PURCHASE FOR VALUE WITHOUT NOTICE.


IT seems to have been a common opinion in early times that a court of equity would give no assistance against a purchaser for value without notice.[1]

But, in Phillips v. Phillips[2] (1861), which at once became, and has since continued to be, the leading authority upon this subject, this doctrine, which Mr. Sugden strenuously defended to the last,[3] was definitively rejected. Lord Westbury, in his opinion, arranged the cases in which the plea of purchase for value would be a bar to equitable relief in three classes: (1) When an application is made to the auxiliary jurisdiction of the court. As illustrations under this class were mentioned bills for discovery and bills for the surrender of title-deeds belonging to the plaintiff. (2.) Where one who purchased an equitable interest in property, without notice of a prior equitable incumbrance of the plaintiff, has subsequently got in the outstanding legal title. This was the doctrine of tabula in naufragio. (3.) When a plaintiff seeks to charge a purchaser with “an equity as distinguished from an equitable estate, as, for example, an equity to set aside a deed for


  1. Stanhope v.
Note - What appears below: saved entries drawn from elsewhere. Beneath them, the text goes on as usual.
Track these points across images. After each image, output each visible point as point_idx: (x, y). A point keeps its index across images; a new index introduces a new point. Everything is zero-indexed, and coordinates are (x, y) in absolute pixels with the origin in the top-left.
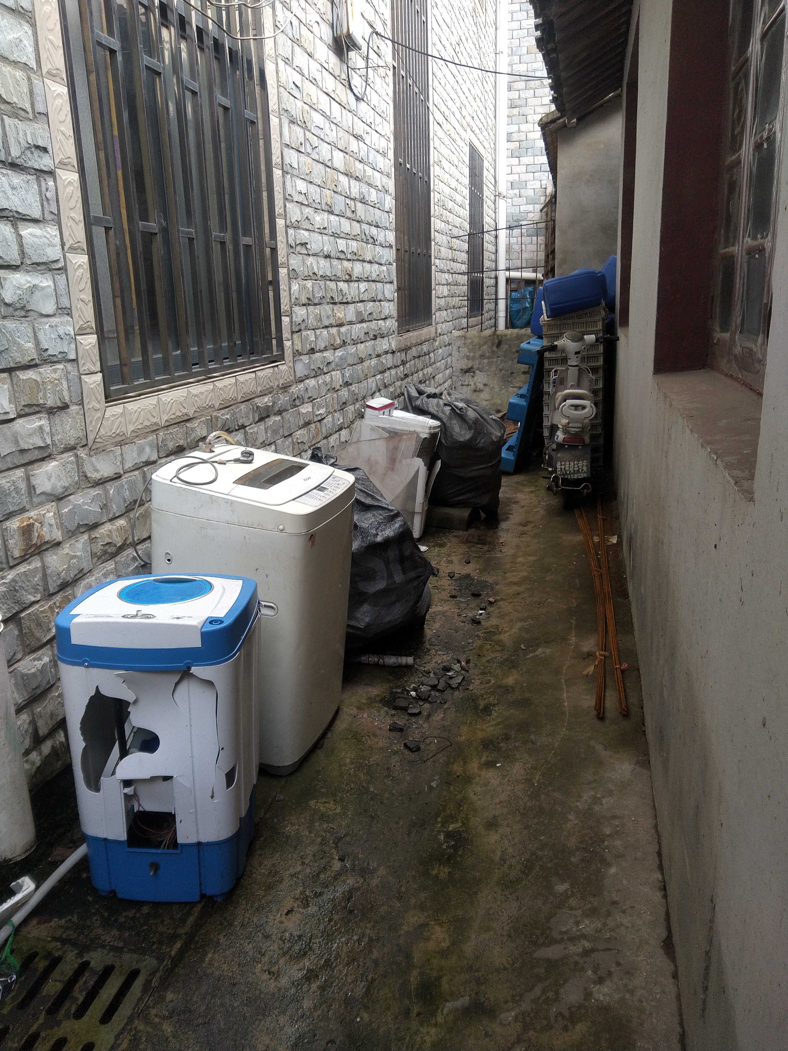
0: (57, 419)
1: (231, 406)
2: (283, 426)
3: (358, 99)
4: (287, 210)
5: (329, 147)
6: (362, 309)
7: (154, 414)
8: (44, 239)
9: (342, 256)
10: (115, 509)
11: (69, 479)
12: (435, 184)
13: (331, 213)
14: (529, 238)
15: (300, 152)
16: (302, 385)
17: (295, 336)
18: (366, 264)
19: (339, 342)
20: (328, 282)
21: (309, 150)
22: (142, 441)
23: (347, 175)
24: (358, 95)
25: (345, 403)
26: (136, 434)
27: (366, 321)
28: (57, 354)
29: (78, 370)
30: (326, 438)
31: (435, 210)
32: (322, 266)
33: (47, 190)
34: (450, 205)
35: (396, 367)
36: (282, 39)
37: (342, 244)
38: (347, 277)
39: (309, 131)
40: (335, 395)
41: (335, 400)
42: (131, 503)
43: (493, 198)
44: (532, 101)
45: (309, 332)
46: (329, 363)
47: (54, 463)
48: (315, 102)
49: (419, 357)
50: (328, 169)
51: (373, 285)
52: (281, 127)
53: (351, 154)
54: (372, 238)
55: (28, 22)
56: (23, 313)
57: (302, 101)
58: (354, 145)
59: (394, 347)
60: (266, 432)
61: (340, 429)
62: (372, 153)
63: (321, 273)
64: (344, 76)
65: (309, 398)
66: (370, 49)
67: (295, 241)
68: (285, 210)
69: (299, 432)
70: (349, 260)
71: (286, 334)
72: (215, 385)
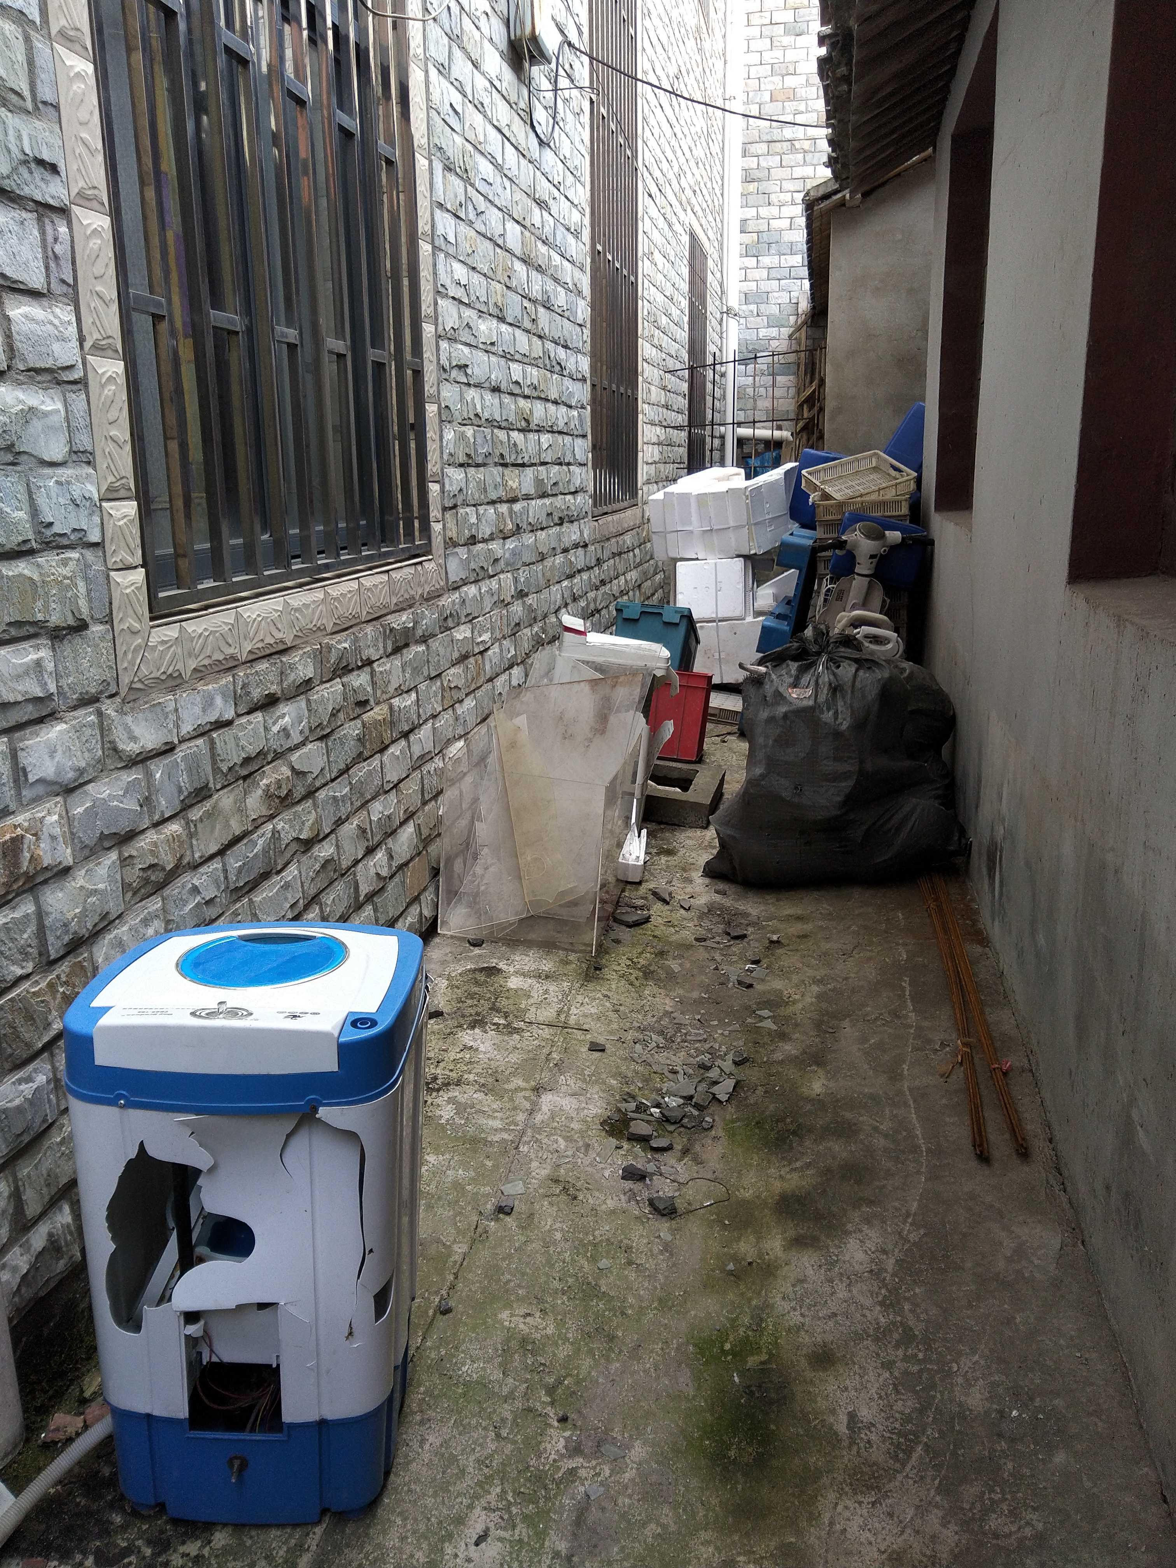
0: (67, 648)
1: (351, 627)
2: (428, 662)
3: (541, 143)
4: (440, 310)
5: (500, 214)
6: (544, 476)
7: (230, 641)
8: (50, 327)
9: (517, 391)
10: (165, 804)
11: (86, 755)
12: (646, 289)
13: (502, 319)
15: (458, 217)
16: (457, 595)
17: (448, 515)
18: (549, 405)
19: (510, 526)
20: (496, 431)
21: (472, 216)
22: (210, 687)
23: (525, 261)
24: (542, 136)
25: (518, 624)
26: (199, 675)
27: (548, 496)
28: (68, 532)
29: (105, 561)
30: (491, 680)
31: (644, 328)
32: (488, 403)
33: (56, 240)
34: (664, 320)
35: (590, 568)
36: (434, 31)
39: (473, 185)
40: (504, 612)
41: (505, 620)
42: (190, 793)
43: (718, 316)
45: (468, 510)
46: (496, 560)
47: (61, 727)
48: (482, 140)
49: (620, 554)
50: (498, 250)
51: (560, 438)
52: (431, 174)
53: (532, 229)
54: (559, 364)
56: (10, 458)
57: (463, 135)
58: (537, 216)
59: (586, 536)
60: (404, 671)
61: (511, 667)
62: (561, 230)
63: (486, 415)
64: (522, 105)
65: (468, 615)
66: (560, 68)
67: (449, 360)
68: (436, 310)
69: (452, 671)
70: (526, 397)
71: (435, 512)
72: (326, 593)
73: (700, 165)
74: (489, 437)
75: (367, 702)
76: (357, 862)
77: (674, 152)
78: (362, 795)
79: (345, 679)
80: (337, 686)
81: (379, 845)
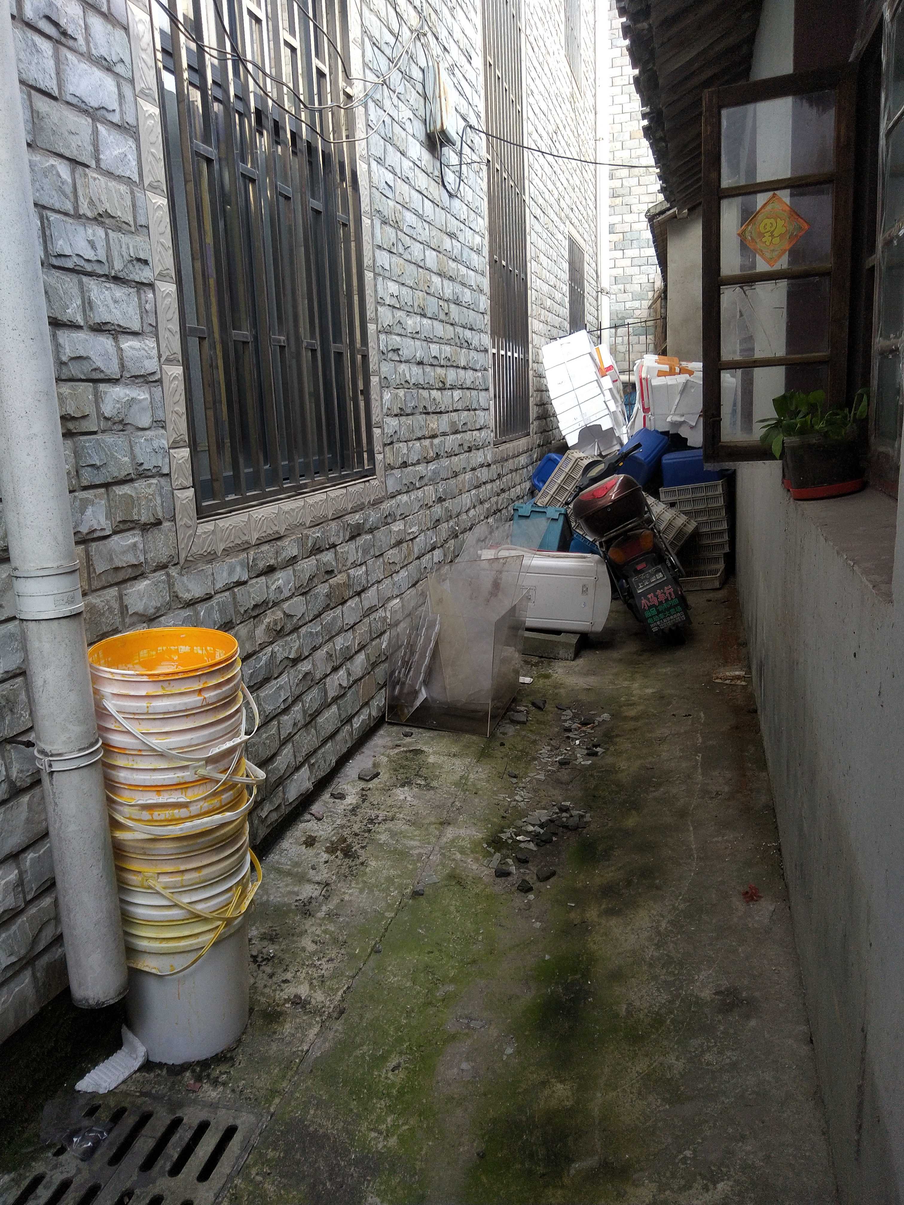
0: (150, 536)
1: (322, 523)
2: (374, 545)
3: (451, 195)
4: (379, 314)
5: (421, 246)
6: (456, 419)
7: (245, 532)
8: (143, 352)
9: (435, 362)
11: (160, 599)
12: (533, 282)
13: (424, 316)
14: (636, 337)
15: (391, 252)
16: (394, 501)
17: (387, 449)
18: (460, 370)
19: (432, 454)
20: (420, 391)
21: (401, 250)
22: (233, 560)
23: (440, 275)
24: (452, 191)
25: (438, 520)
26: (226, 553)
27: (460, 432)
28: (151, 468)
29: (171, 484)
30: (418, 558)
31: (532, 309)
32: (414, 373)
33: (146, 302)
34: (549, 303)
35: (492, 481)
36: (374, 139)
37: (435, 349)
38: (441, 385)
39: (402, 231)
40: (428, 512)
41: (428, 517)
42: (221, 625)
43: (594, 294)
44: (636, 190)
45: (401, 445)
46: (421, 478)
47: (147, 582)
48: (407, 201)
49: (516, 470)
50: (420, 270)
51: (468, 392)
52: (373, 228)
53: (445, 252)
54: (467, 341)
55: (132, 137)
56: (121, 427)
57: (395, 200)
58: (447, 244)
59: (489, 459)
60: (357, 552)
61: (433, 549)
62: (466, 251)
63: (413, 381)
64: (437, 173)
65: (402, 515)
66: (464, 144)
67: (387, 347)
68: (376, 314)
69: (391, 552)
70: (443, 366)
71: (377, 447)
72: (306, 501)
73: (576, 189)
74: (415, 395)
75: (332, 571)
76: (326, 676)
77: (554, 184)
78: (330, 632)
79: (318, 557)
80: (313, 560)
81: (341, 666)
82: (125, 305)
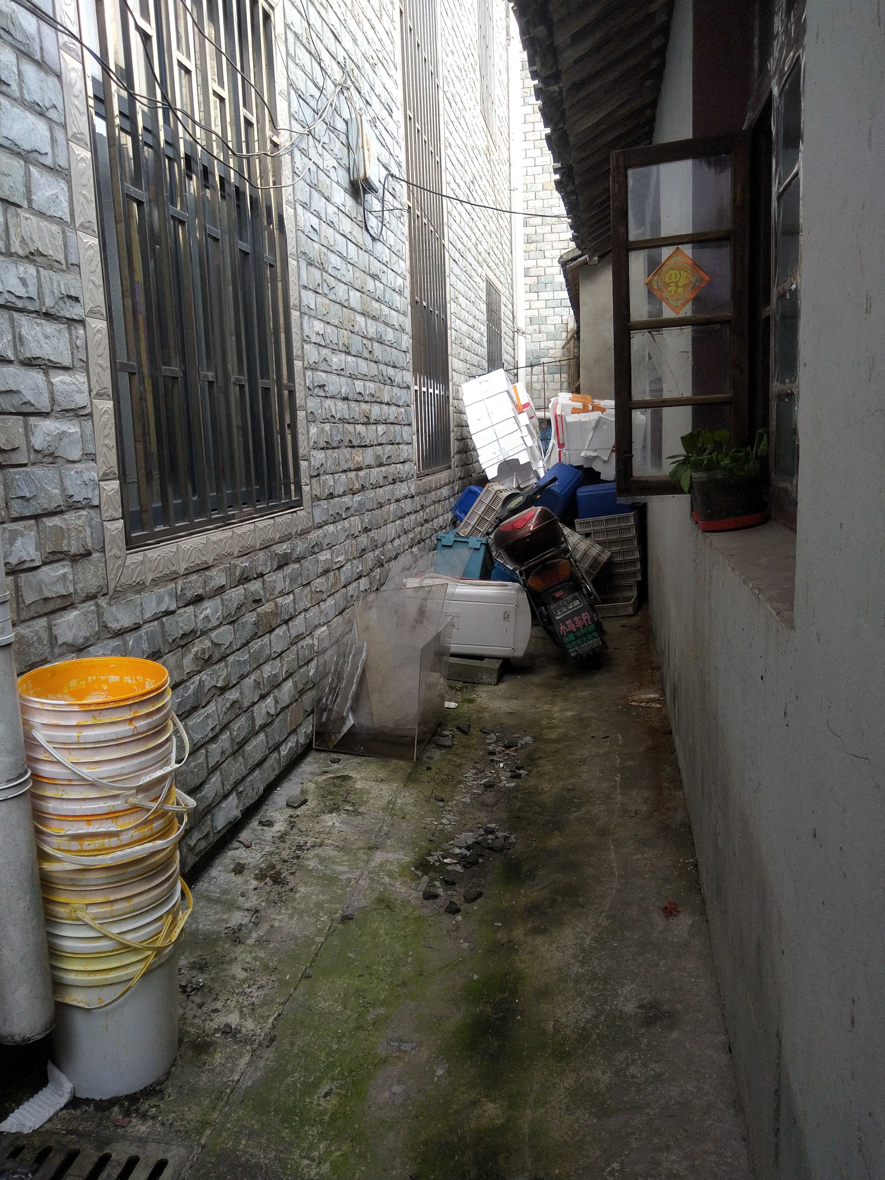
0: (79, 567)
1: (249, 553)
2: (301, 574)
3: (374, 239)
4: (305, 351)
5: (346, 287)
6: (381, 452)
7: (174, 562)
8: (73, 386)
9: (360, 398)
11: (90, 629)
12: (453, 323)
13: (348, 353)
14: (552, 377)
15: (317, 293)
16: (321, 531)
17: (314, 480)
18: (383, 406)
19: (357, 486)
20: (346, 425)
21: (326, 290)
22: (162, 590)
23: (364, 314)
24: (374, 235)
25: (364, 550)
26: (155, 583)
27: (384, 465)
28: (81, 500)
29: (101, 516)
30: (345, 586)
31: (452, 349)
32: (339, 408)
33: (77, 338)
34: (468, 342)
35: (415, 512)
36: (300, 185)
37: (359, 385)
38: (366, 420)
39: (326, 272)
40: (354, 542)
41: (354, 548)
42: (149, 655)
43: (511, 334)
44: (549, 237)
45: (327, 477)
46: (347, 509)
47: (76, 613)
48: (332, 243)
49: (439, 501)
50: (345, 309)
51: (391, 427)
52: (299, 269)
53: (368, 293)
54: (390, 378)
55: (64, 179)
56: (51, 460)
57: (319, 242)
58: (370, 284)
59: (413, 491)
60: (285, 581)
61: (360, 577)
62: (389, 292)
63: (339, 416)
64: (360, 218)
65: (328, 544)
66: (386, 191)
67: (313, 383)
68: (303, 351)
69: (318, 580)
70: (367, 402)
71: (304, 480)
72: (233, 532)
73: (493, 235)
74: (341, 430)
75: (260, 600)
76: (254, 704)
77: (472, 230)
78: (258, 660)
79: (246, 586)
80: (240, 589)
81: (268, 694)
82: (55, 341)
Verney, 2 Eden, 81, 85, per Lord Henley; Jerrard v. Saunders, 2 Ves., J. 454, per Lord Loughborough; Wallwyn v. Lee, 9 Ves. 24, per Lord Eldon; Payne v. Compton, 2 Y. & C. Ex. 457, per Lord Abriger; Attorney-General v. Wilkins, 17 Beav. 285, per Sir John Romilly; Gomm v. Parrott, 3 C.B., n. s. 47.
  2. 4 D., F., & J. 208.
  3. Sugden, V. & P. (14 ed.) 791–798.